2025年9月場所個別評価 高安

 今場所は7勝8敗という成績だった。6連敗スタートとなり、前半戦は2勝6敗で折り返した。そして後半戦は11日目は大の里に敗れ、負け越しが決まった。しかし翌日からは連勝すると千秋楽は霧島を破って7勝目を挙げ、三役残留に望みをつないだ。

 場所前の稽古総見と二所一門の連合稽古を欠席し、体調が良くなかったことが6連敗の原因である。そして動きも精彩を欠いており、大負けも予想された。しかし7日目に連敗を止めると8日目は琴櫻を下手投げで破り、見せ場を作った。その後は本来の動きが戻り、ベテラン健在を見せた。
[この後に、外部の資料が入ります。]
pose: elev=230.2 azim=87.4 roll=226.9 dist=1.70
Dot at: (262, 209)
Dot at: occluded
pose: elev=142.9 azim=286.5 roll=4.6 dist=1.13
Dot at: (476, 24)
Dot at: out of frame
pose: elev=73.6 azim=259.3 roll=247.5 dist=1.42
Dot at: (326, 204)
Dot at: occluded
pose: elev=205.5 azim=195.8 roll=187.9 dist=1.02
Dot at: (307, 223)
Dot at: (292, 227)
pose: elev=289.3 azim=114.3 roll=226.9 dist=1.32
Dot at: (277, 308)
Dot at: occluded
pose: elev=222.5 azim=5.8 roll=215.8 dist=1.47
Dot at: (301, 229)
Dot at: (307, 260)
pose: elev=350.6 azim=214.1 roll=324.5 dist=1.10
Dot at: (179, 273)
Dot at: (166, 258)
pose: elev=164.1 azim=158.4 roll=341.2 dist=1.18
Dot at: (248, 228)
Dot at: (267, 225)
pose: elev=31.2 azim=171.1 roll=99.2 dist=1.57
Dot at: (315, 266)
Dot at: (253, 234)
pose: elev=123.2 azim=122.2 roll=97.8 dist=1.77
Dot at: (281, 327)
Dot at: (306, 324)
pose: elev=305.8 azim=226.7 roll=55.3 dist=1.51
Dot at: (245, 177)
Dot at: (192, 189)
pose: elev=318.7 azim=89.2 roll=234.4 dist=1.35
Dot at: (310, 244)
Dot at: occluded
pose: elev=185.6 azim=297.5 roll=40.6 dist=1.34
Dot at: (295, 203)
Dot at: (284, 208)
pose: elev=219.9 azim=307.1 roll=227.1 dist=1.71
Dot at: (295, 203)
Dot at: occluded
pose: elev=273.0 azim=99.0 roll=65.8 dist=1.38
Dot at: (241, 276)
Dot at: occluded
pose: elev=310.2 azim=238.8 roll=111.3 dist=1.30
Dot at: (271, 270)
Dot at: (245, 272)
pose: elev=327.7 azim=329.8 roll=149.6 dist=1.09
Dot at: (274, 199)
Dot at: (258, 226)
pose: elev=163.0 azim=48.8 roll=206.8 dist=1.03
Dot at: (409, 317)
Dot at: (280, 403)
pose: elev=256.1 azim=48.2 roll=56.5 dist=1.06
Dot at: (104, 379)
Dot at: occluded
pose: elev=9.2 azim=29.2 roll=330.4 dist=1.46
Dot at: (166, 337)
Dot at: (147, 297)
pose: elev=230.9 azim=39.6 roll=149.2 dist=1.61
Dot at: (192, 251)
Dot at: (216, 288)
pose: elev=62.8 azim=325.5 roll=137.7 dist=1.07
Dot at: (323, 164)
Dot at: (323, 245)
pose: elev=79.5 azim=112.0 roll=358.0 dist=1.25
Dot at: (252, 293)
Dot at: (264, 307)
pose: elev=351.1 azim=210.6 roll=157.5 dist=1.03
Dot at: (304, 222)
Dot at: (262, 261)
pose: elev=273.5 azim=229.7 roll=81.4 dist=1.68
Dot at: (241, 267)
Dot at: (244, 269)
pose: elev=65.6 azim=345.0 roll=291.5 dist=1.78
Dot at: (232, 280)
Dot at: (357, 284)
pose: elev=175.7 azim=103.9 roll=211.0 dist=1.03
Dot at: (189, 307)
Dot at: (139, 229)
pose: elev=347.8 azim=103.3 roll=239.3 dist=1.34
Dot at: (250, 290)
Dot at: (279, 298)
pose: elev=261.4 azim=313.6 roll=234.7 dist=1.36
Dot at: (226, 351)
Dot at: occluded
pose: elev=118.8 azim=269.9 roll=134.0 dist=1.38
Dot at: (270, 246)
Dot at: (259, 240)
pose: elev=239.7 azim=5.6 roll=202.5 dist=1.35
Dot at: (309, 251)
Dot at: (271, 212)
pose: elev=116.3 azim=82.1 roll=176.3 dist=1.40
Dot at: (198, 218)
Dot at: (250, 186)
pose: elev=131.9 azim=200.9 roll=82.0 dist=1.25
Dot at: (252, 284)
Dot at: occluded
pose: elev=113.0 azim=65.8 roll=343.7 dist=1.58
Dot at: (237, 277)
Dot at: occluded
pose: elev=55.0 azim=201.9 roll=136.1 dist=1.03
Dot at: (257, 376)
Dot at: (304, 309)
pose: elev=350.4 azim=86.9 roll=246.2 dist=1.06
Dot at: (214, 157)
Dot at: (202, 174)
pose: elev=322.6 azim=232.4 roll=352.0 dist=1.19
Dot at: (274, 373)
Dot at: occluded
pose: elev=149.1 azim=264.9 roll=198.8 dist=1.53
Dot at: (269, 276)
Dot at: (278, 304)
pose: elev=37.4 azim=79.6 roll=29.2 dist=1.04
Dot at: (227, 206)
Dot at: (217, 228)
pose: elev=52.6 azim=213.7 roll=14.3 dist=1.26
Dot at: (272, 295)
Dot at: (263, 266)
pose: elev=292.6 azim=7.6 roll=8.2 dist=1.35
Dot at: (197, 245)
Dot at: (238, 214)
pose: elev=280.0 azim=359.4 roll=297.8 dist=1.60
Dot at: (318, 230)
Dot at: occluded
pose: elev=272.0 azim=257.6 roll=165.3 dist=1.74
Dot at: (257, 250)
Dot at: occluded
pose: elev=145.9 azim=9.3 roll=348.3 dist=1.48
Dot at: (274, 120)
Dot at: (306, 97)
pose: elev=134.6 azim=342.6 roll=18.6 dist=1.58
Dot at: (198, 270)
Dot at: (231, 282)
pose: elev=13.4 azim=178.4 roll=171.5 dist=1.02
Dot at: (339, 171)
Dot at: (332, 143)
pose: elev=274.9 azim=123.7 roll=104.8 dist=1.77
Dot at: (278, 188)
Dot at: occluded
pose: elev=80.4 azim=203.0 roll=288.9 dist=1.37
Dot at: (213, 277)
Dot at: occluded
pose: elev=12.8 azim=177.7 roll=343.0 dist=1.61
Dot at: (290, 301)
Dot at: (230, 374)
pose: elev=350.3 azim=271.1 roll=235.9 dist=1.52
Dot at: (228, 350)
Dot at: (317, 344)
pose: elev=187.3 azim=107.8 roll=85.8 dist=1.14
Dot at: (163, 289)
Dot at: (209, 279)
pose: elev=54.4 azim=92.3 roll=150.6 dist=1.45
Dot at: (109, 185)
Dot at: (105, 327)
 印象に残ったのが11日目の大の里戦と12日目の平戸海戦である。大の里戦は強烈なかち上げで大の里の上体を起こすと右に回り込む大の里を突き立てた。しかし大の里の左からの突きでバランスを崩すと押し返され、そのまま突き出された。凄かったのは立ち合いである。巨漢同士のかち上げは非常に見応えがあり、迫力があった。そして当たった瞬間から館内からは大歓声が上がっていた。最後は地力の差が出たものの、見せ場十分の内容だった。一方押し込まれた大の里は内容が不満だったのだろう。取組後は首をひねる仕草を見せていた。負けたとはいえ、伸び盛りと言える横綱相手にこれだけの相撲が取れるのは大したものである。

 平戸海戦は右差し左上手狙いだったが平戸海に突き起こされて果たせず、細かい突っ張りに切り替えた。その後土俵際まで押し込まれた後左に下がってのいなしをこらえると、逆に左へいなして平戸海のバランスを崩した。そして左のど輪を入れ、押し倒した。この日に限らず今場所は左からのいなしがよく決まっていた。押すと見せかけてのいなしであり、相手が動きに対応できていなかった。このあたりは力任せではなく経験に裏付けられた技術であり、ベテランにしか取れない相撲である。

 来場所はおそらく小結に止まれると思うが、本人の目指しているのはそこではない。目標は大関復帰と初優勝である。特に優勝に関しては現実的な目標であり、是非とも果たして欲しいところである。また来場所でなくても構わないので悲願達成を期待したい。そして悲願は関係者に限らず、相撲ファン全ての願いでもある。